Se posó en su boca el oxígeno, se llenó de mangueras su
existencia, de hospital en tropeles la presencia, de pomadas y
menjurjes cual antígeno. Hijos nietos hijas nietas la familia, como
a flor de primavera la cuidaban, los vecinos las vecinas se sumaban,
como un árbol con sombras en la vigilia.
Fue
en un diciembre que la pena vino a vernos, con su traje claroscuro en
agonía, para anunciar lo que ya se presentía, la asunción de
últimos cuidados tiernos. Los doctores prestos nos recomendaron, que
pasara navidades en la casa, por hacerse la esperanza muy escasa,
pues la ciencia y la magnesia se excusaron.

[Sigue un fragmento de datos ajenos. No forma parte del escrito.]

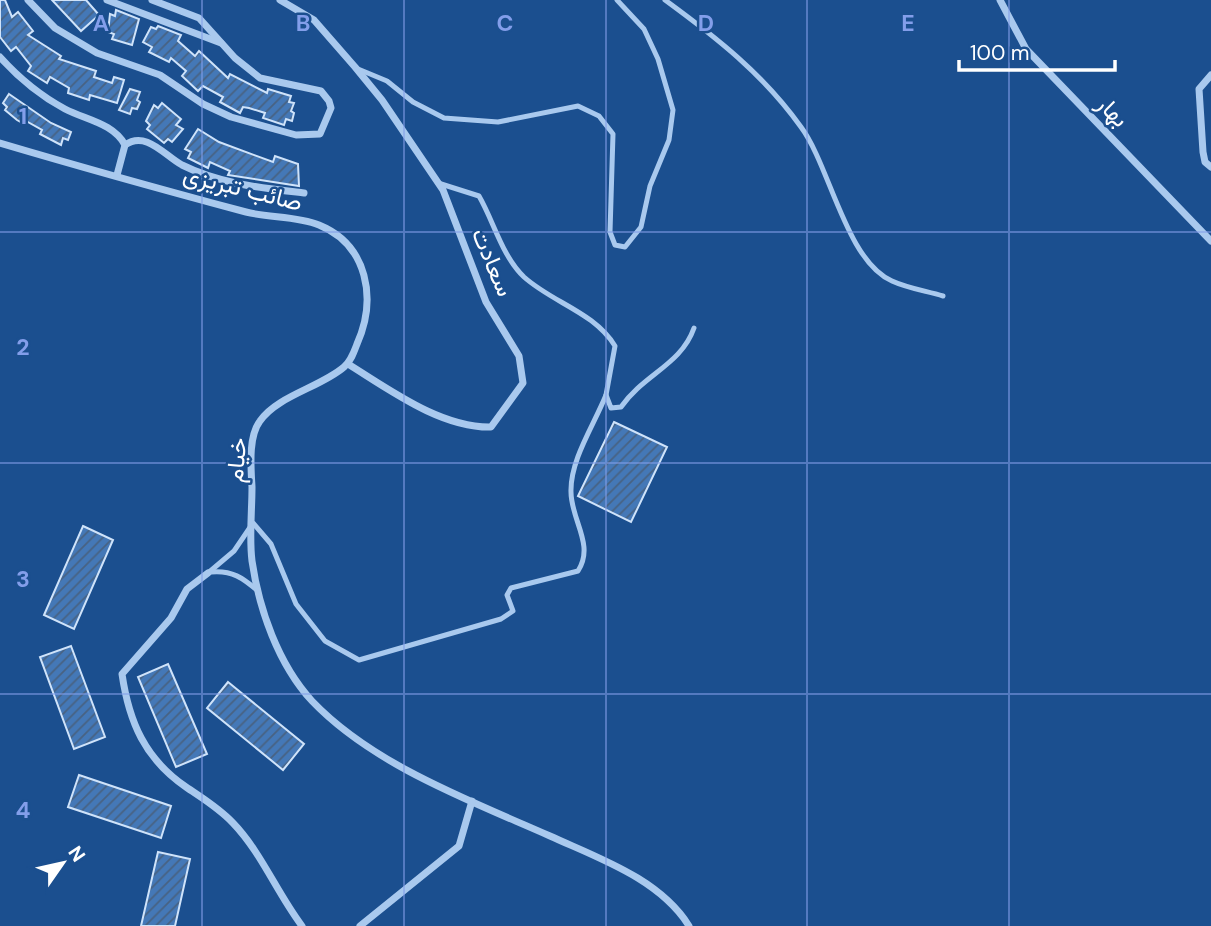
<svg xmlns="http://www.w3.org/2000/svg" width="1211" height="926" font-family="'DM Sans',Vazirmatn,sans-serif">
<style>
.building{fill:url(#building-hatch);stroke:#cfe3fa;stroke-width:2}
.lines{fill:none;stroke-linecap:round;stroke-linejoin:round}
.lane{stroke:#a9c9ee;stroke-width:5}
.street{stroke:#a9c9ee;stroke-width:7}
.grid{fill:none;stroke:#839eea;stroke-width:2;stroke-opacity:0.55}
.labels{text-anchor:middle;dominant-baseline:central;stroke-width:5;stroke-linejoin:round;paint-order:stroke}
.street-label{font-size:24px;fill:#fff;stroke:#1b4f8f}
.grid-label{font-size:23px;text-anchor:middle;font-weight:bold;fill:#839eea;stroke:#1b4f8f;stroke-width:5;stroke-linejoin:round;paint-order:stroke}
</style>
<defs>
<pattern id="building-hatch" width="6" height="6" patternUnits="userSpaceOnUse" patternTransform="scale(1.75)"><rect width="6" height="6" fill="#4478b7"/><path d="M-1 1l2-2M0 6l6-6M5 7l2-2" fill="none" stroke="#486282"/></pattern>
</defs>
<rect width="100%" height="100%" fill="#1b4f8f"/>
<g class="building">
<path d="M0 0H5L12 17 18 12 33 31 28 35 61 56 59 59 96 71 94 77 112 83 114 77 124 80 117 103 90 95 89 100 68 93 69 88 50 77 47 83 28 71 31 66 16 47 11 51 0 37Z"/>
<path d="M52 0H86L99 15 81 31Z"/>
<path d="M116 10 139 19 132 45 112 39 114 34 108 32 110 14 115 16Z"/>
<path d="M158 26 181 35 178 41 195 56 199 51 228 78 230 74 267 93 268 89 291 96 289 102 294 103 291 111 294 113 292 121 286 119 284 125 263 118 265 113 249 108 243 107 240 113 220 102 223 97 203 86 198 91 182 76 186 71 171 58 169 62 149 52 152 47 143 42 151 27 156 29Z"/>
<path d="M130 89 140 92 137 100 140 102 137 109 132 108 130 114 119 110Z"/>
<path d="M9 94 51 123 71 132 68 140 63 138 61 145 40 134 42 130 26 121 24 124 17 120 5 110 7 107 3 103Z"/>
<path d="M162 103 181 119 176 125 183 129 172 142 168 139 164 143 147 129 150 125 146 121 154 105 158 108Z"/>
<path d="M198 129 219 142 273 162 275 156 298 164 299 186 228 175 230 171 210 162 208 168 188 158 191 152 185 149Z"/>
<path d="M614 422 667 447 631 522 578 496Z"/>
<path d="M83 526 113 540 74 629 44 615Z"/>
<path d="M71 646 105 737 74 749 40 657Z"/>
<path d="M168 664 207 754 176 767 138 677Z"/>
<path d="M228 682 304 744 283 770 207 708Z"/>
<path d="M79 775 171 806 161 838 68 807Z"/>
<path d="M158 852 190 859 175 926H141Z"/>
</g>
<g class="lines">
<g class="lane">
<path d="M665 0C717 38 763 74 801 127 830 166 846 261 892 281 907 288 926 291 943 296"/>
<path d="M358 69 387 81 413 102 444 118 498 122 578 106 599 116 613 134 610 232 615 245 625 247 641 227 650 186 669 140 673 110 658 59 644 29 617 0"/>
<path d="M438 183 479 196C494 222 502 256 524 277 553 303 594 312 615 346L606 395 611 408 621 407C644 374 681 365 694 328"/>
<path d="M211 572C232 570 243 578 258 591"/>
<path d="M208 573 234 551 253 523 271 544 296 604 325 641 359 660 501 619 513 611 507 595 511 588 578 571C595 545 571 520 571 492 570 460 594 425 606 395"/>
</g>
<g class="street">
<path d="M28 0 55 28 97 53 160 75 203 104 231 117 296 135 320 134 331 108 329 101 321 91 260 78 235 58 199 18 152 0"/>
<path d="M107 0 221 43"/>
<path d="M280 0 314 20 355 67 382 100 443 190 486 302 519 356 523 383 491 427C441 428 390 390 348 364"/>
<path d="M1000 0 1026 49 1211 241"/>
<path d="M0 57C18 77 41 96 65 109 86 120 113 123 125 145L117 175"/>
<path d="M1211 75 1199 89 1203 152 1205 162 1211 167"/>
<path d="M0 143C81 167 164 190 246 212 269 218 297 216 319 225 368 245 377 299 357 344 354 352 351 361 344 367 321 387 277 396 260 421 248 437 251 468 252 487 252 511 249 537 252 561 259 609 278 664 312 701 373 765 471 801 550 836 598 858 660 879 689 926"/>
<path d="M125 145C146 130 165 156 182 165 220 184 262 188 304 193"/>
<path d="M208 573 187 589 171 618 122 674C129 722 145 759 186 787 202 798 219 808 233 823 261 852 277 893 302 926"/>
<path d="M360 926 459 846 472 801"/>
</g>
</g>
<path class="grid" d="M202 0V926M404 0V926M606 0V926M807 0V926M1009 0V926M0 232H1211M0 463H1211M0 694H1211"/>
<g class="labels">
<g class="street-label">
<text transform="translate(1113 111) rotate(45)">بهار</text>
<text transform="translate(243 188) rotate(14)">صائب تبریزی</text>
<text transform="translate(493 262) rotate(67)">سعادت</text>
<text transform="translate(236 460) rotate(-85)">خیام</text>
</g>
</g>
<g class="grid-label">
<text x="101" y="31">A</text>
<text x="303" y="31">B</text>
<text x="505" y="31">C</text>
<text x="706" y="31">D</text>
<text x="908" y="31">E</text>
<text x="23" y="124">1</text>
<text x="23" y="355">2</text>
<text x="23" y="587">3</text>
<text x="23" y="818">4</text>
</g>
<g transform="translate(63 863) rotate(56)" stroke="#1b4f8f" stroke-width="5" paint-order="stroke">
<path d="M0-5L12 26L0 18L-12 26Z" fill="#ffffff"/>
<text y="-10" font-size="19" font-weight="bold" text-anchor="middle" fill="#ffffff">N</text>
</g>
<path d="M959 60v10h156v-10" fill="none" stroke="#ffffff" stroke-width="3.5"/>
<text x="970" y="60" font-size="21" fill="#ffffff" stroke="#1b4f8f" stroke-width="5" paint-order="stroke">100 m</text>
</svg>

Se montaron el pesebre y
las hallacas, con la abuela respirando despacito, un silbido como
coro bajitico, se escuchaban trikitrakis en Caracas. A esperar los
juguetes ya se fueron, a dos pavas de las nietas encargaron, de esas
chamas los mayores se antojaron, sin embargo sus deberes ellas
vieron. Va Chuchito repartiendo los juguetes, un fuerte aliento cayó
en la madrugada, era la abuela que trataba como ahogada, de decir
algo al sonar de los cohetes. Las dos muchachas le pegaron el oído,
al crepitar de viento con hojarasca, apenas suave como aroma de
tabasca, asombradas escucharon el pedido. Quiero un fumito nietas
quiero un fumito, solicitaba en última lucidez,
ellas pensaron la llamaba el infinito, qué
tal si damos a sus ansias placidez. Le colocaron entre los labios
su pedido, la llama firme del yesquero que encendió, una de ellas
con temblor que no entendió, al constatar este plan bien escondido.
Unió la abuela las Pascuas con Año Nuevo, respiró hondo y a la par
abrió los ojos, habló clarito se lanzó varios antojos, casi nos
lleva derechito al Medioevo. El treinta y uno en medio de la
pachanga, con la familia refinando su alegría, de algún milagro
junto a la feligresía, la abuela va pidiendo bailar charanga. En un
rincón las muchachas del prodigio, ni a su mancebos les contaron la
verdad, de que el amor de verdad tiene prestigio, y es envoltorio de
toda felicidad. Y sembramos a la abuela al poco rato, dejó a este
mundo su jardín como un oficio, el sufrimiento de vivir con
aparatos, vio su descanso alejada de ese vicio.